String[] cmd= new String[]{"java junit.textui.TestRunner -m
org.apache.derbyTesting.functionTests.tests.store.RecoveryTest.launchRecoveryInsert"};
The individual arguments should be broken out into separate String array
elements and also java should not be included in what is passed to execJavaCmd
as the java executable is determined by execJavaCmd. I'd suggest you make that
change and then run the test with -Dderby.tests.debug=true and then execJavaCmd
will show exactly what it is trying to execute. You can then cut and paste that
into a shell to see what might be going wrong. You can also use
BaseTestCase.readProcessOutput to read the output and see what error is being
encountered.
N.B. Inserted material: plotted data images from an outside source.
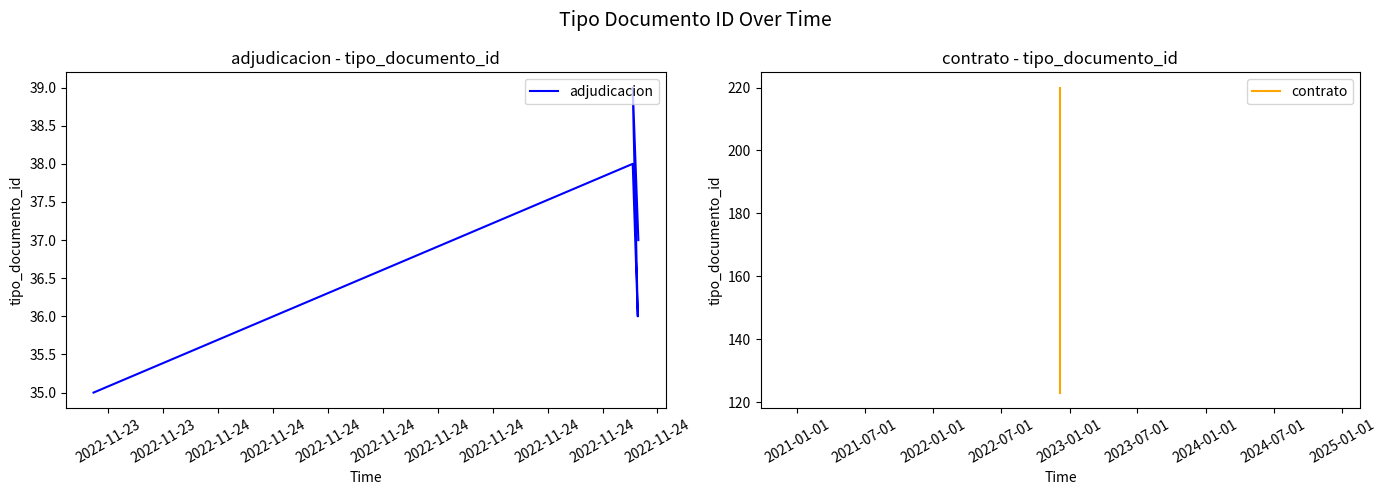

True or false: there are more than 0 points higher than both neighbors.

True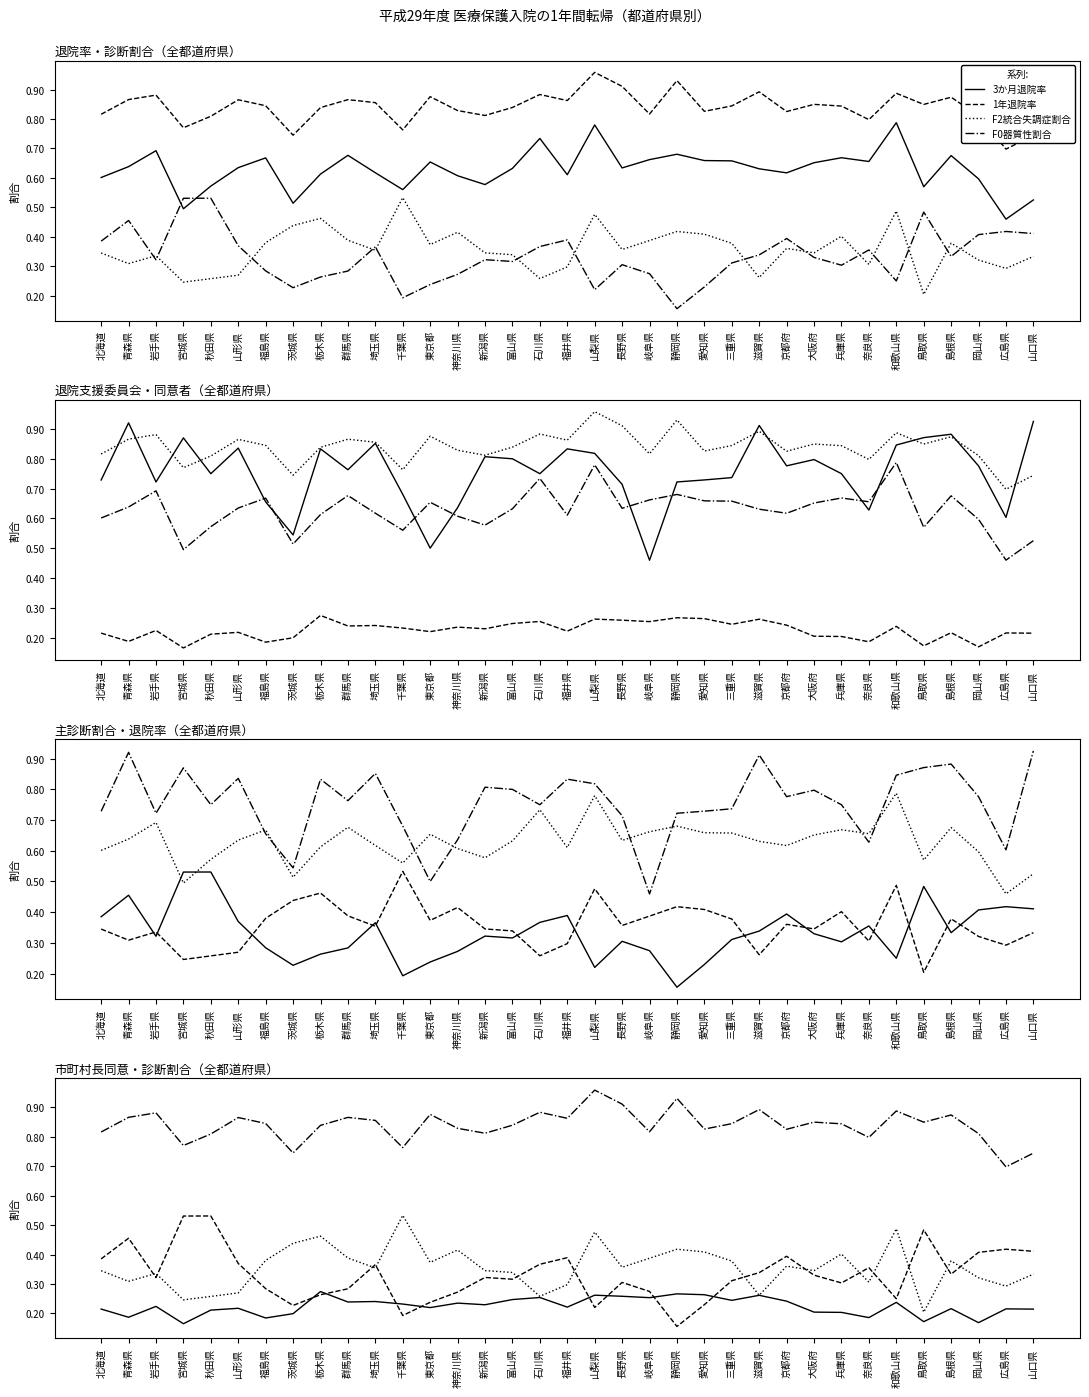

Which category has the lowest value across all series?

静岡県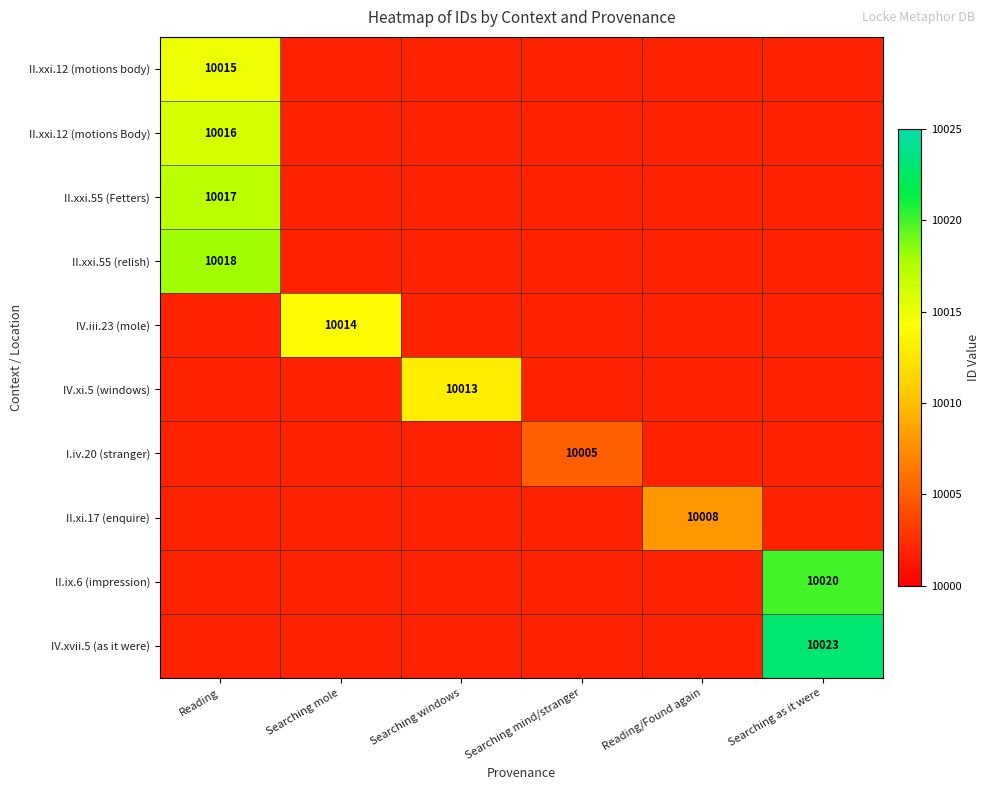

True or false: IV.iii.23 (mole) has a value of 16985 at Searching mole.

False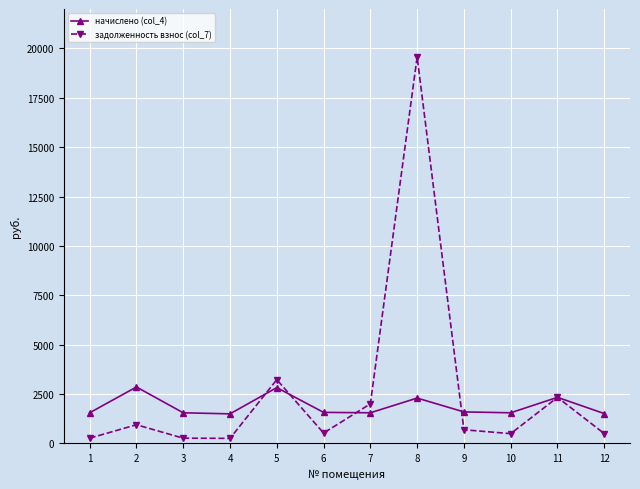

Rank the series at 2 from highest to lowest value.

начислено (col_4), задолженность взнос (col_7)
This method will probably be useful as well to get the output if
the process fails.
As an aside, ultimately you will want to pass the class and fixture into
assertLaunchedJUnitFixture() so it can be used generically.
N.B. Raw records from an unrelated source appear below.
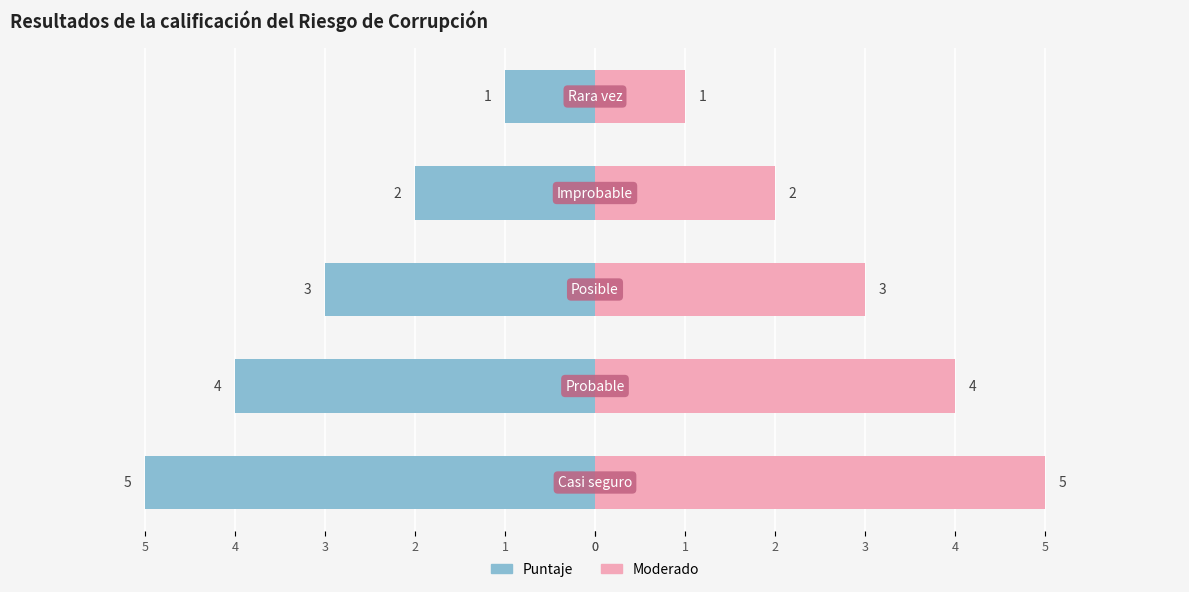

Reading left to right, what are all the values shown in this chart?

Puntaje: 0=-5	1=-4	2=-3	3=-2	4=-1
Moderado: 0=5	1=4	2=3	3=2	4=1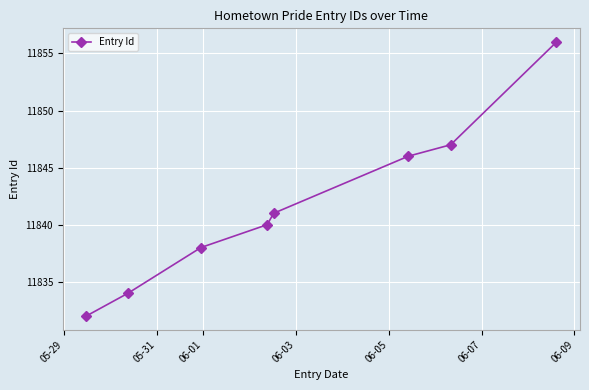

What is the maximum value shown in the chart?

11856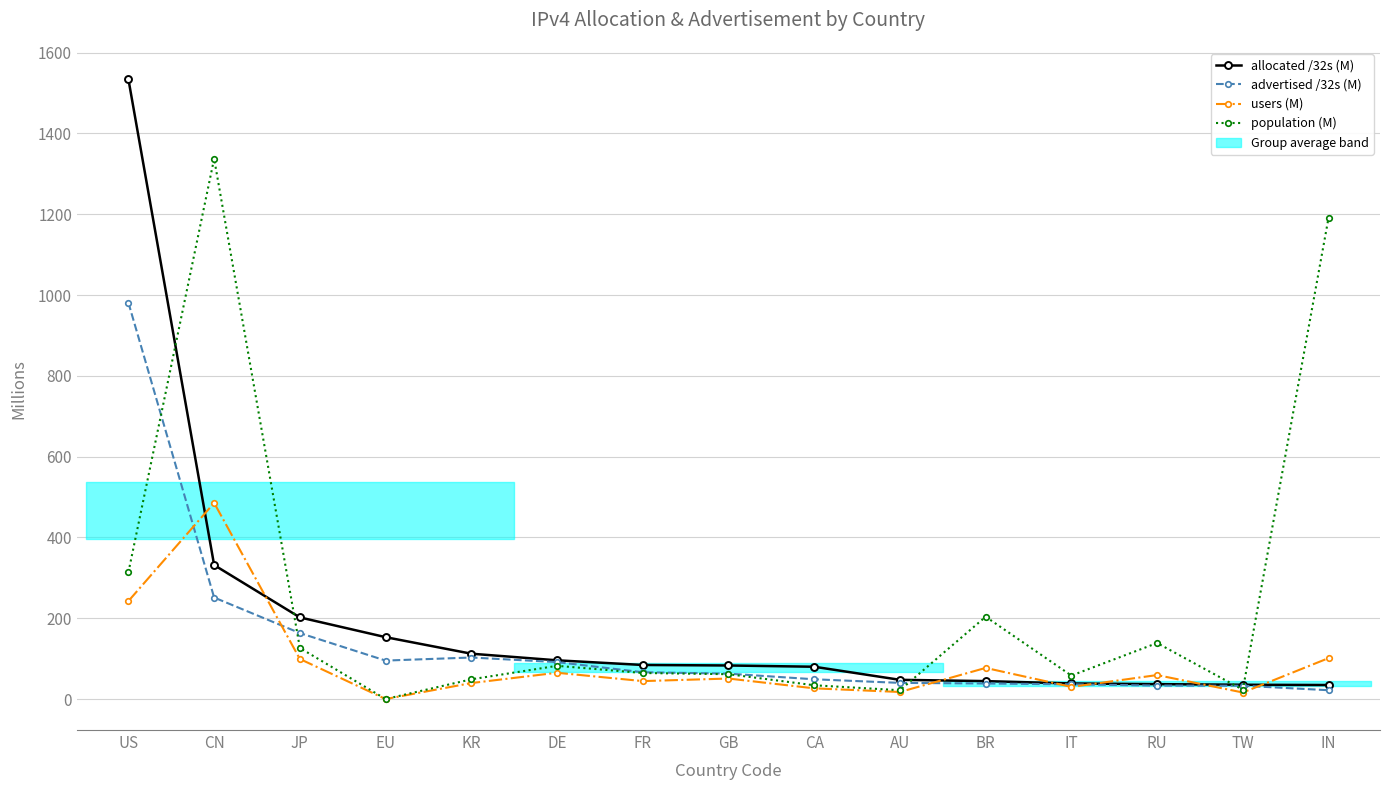

Where is the first local maximum for users (M)?

CN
> Create a simple store recovery test in JUnit
> --------------------------------------------
>
> Key: DERBY-4249
> URL: https://issues.apache.org/jira/browse/DERBY-4249
> Project: Derby
> Issue Type: Improvement
> Components: Test
> Affects Versions: 10.6.1.0
> Reporter: Kathey Marsden
> Assignee: Siddharth Srivastava
> Priority: Minor
> Attachments: d4249.diff, d4249_1.diff
>
>
> It would be good to be able to start converting the store recovery tests or
> at least be able to write new recovery tests in JUnit. We could start by
> writing a simple recovery test just to establish the framework. The test
> should.
> - Connect, create a table, commit and shutdown the database.
> - fork a jvm, add one row, commit, add another row, exit the jvm.
> - Reconnect with the first jvm and verify that the first row is there and
> the second is not.
> I guess the main thing to decide is how to spawn the second jvm and check
> results. I tend to think the second jvm should actually execute another
> JUnit test, verify the exit code (assuming a failed test has a non-zero exit
> code) and then put the output in the fail assertion if it fails so it shows
> up in the report at the end of the Suite execution. I think we could create
> a test runner that takes a class and a specific test to run instead of the
> whole suite, so we could keep our methods consolidated in a single class for
> the test, but all pure conjecture at this point. I'll have to give it a try,
> but wanted to first see if folks thought this was a reasonable approach.